» Records from a dataset:
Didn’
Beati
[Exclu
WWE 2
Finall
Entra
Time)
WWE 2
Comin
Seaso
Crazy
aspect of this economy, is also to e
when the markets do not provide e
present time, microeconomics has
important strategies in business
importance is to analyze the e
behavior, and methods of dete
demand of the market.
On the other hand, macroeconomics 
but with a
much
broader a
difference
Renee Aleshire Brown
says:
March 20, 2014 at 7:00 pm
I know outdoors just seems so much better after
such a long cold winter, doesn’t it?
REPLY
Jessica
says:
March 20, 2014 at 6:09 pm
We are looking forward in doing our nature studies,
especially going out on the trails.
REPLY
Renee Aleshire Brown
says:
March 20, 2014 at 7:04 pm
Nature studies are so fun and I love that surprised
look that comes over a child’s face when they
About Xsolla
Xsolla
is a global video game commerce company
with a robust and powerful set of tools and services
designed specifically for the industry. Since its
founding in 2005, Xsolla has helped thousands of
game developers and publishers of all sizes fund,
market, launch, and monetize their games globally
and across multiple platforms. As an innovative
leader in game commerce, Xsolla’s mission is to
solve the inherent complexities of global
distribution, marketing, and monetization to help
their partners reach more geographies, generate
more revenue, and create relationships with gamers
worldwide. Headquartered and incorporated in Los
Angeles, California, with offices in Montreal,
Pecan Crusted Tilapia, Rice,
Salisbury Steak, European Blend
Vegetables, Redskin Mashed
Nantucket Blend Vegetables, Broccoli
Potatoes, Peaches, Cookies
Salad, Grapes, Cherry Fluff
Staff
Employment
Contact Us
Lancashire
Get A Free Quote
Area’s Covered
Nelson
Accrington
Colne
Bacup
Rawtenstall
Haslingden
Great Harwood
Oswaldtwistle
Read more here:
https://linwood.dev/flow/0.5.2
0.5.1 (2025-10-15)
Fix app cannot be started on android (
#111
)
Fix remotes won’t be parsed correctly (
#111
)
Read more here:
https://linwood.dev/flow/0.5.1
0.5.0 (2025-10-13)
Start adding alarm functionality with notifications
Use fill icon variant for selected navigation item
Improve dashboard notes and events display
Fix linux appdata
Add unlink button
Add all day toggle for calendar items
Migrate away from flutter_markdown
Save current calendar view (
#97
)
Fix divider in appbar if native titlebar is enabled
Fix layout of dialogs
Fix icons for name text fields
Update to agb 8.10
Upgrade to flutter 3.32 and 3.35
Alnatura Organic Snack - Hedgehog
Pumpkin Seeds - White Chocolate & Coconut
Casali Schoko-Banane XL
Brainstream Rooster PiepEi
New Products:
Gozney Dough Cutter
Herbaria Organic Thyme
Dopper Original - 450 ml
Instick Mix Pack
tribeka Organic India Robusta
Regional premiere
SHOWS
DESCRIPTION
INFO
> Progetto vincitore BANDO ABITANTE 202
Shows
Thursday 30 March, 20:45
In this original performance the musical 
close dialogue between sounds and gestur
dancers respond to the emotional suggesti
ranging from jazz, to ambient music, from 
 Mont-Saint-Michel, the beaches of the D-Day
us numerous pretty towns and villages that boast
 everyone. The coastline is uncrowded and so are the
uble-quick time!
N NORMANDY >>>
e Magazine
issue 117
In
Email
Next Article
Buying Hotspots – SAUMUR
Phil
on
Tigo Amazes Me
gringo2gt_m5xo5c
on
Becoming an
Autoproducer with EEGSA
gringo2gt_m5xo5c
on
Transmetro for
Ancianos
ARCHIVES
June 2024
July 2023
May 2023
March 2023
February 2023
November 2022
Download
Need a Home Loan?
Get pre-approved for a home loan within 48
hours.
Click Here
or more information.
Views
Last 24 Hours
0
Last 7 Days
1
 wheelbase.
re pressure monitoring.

» WORK TO COMPLETE:
Which lines in the data contain the string "linwood"? Show each of them in full.

» EXERCISE OUTPUT:
https://linwood.dev/flow/0.5.2
https://linwood.dev/flow/0.5.1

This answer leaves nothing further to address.